While most people can’t even about pumpkin spice everything, flannels, and cuddling during the fall, I get jazzed up because autumn is the heart of college football. Whether I am at the tailgate lot, or growing into my couch watching games, football season is always the time when I am happiest. Pac-12, ACC, SEC, Big 10 and even Mountain West, I love a good hard-fought college football game.

You know what I don’t love though? Running up the score.

You see it a lot during weeks one and two of the season, when teams are having their tune up games, and every now and then during the regular season. I don’t like when teams run the score on other teams, but there are a few exceptions.

First, when teams run the score up during conference games it shows that the losing team doesn’t belong in the same league. Take the Rutgers and Michigan game from a few weeks ago. The Big 10 has a solid cast of teams near the top. Marquee teams like Michigan, Michigan State and Ohio State give the conference credibility. But with the Big 10, you are either really good, or really bad. Rutgers falls in the very bad column. Games like this would be akin to the U playing Cyprus High School. Sure, there are some decent athletes, but the overall talent level is highly skewed.

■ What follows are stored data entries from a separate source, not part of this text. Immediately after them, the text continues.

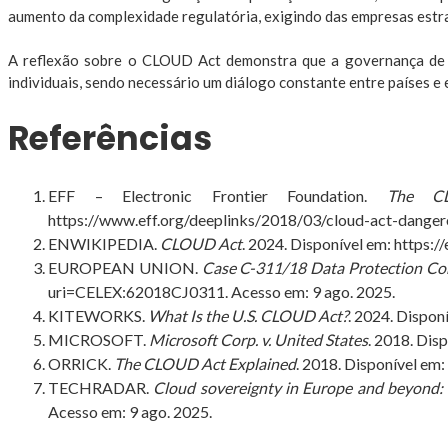
aumento da complexidade regulatória, exigindo das empresas estraté
A reflexão sobre o CLOUD Act demonstra que a governança de da
individuais, sendo necessário um diálogo constante entre países e 
Referências
EFF – Electronic Frontier Foundation.
The CL
https://www.eff.org/deeplinks/2018/03/cloud-act-danger
ENWIKIPEDIA.
CLOUD Act
. 2024. Disponível em:
https:/
EUROPEAN UNION.
Case C-311/18 Data Protection Co
uri=CELEX:62018CJ0311
. Acesso em: 9 ago. 2025.
KITEWORKS.
What Is the U.S. CLOUD Act?
. 2024. Dispon
MICROSOFT.
Microsoft Corp. v. United States
. 2018. Dis
ORRICK.
The CLOUD Act Explained
. 2018. Disponível em:
TECHRADAR.
Cloud sovereignty in Europe and beyond: a
Acesso em: 9 ago. 2025.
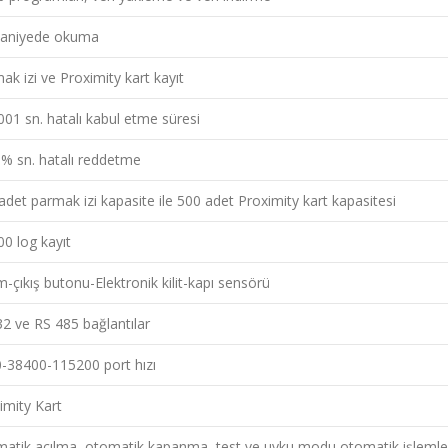
saniyede okuma
ak izi ve Proximity kart kayıt
001 sn. hatalı kabul etme süresi
 % sn. hatalı reddetme
adet parmak izi kapasite ile 500 adet Proximity kart kapasitesi
00 log kayıt
m-çıkış butonu-Elektronik kilit-kapı sensörü
2 ve RS 485 bağlantılar
-38400-115200 port hızı
imity Kart
atik açılma, otomatik kapanma, test ve uyku modu otomatik işlemle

Running up the score can also be a scary thing for a team. If a coach is keeping first and second string players in a game where they are up by 40-50 points, they risk injury at every down. Imagine if you are a losing team and you are down by 50 points; your motivation quickly changes from, ‘I want to make this play,’ to ‘I want to get my shots in on the other guy.’ If you know you are going to be that much better, take a note from San Antonio Spurs coach Gregg Popovich and rest your starters. I’m sure they have some nagging injury, or simply need a week off.

While we are on the subject of resting players, let’s look at the roster spots for college football. Looking at the U Football roster, there are 129 players listed on the team. That’s a lot of guys for 11 guys on offense and 11 guys on defense. Now, naturally the number is high to account for injury, or academic trouble, but most of these guys never see the field. What a perfect time to put guys in for a game that you know you are going to dominate from the get-go.

But there are a few exceptions to this: for example if it is a rivalry game. Normally I don’t want to see one team completely obliterate the other, unless the team obliterating is Utah and the team being obliterated is BYU. That would be my one time that I pray a team wins by 80 or 90.

Or if they ran the score up on you recently. If I were Rutgers next season I would want to blister Michigan so bad that there would be no relief. Or maybe if the other team was “talking smack.” A big part of sports is the art of trash talk, but an even bigger part of sports is being able to back-up what you say. If some defensive back is smearing your team’s name through the mud on Twitter, you better defend your honor and make them regret their words.

I have had scores run up on me before. I understand the killer instinct and “step on their throat” (metaphorically speaking) mentalities. But if you are up by 30 or more porints, give the third stringers a chance. If you’re still scoring with them, send out the fourth string. If you are still having your way with a team at that point, then all you can do is wish that the mercy rule was in effect for college games, because it is going to be a long afternoon.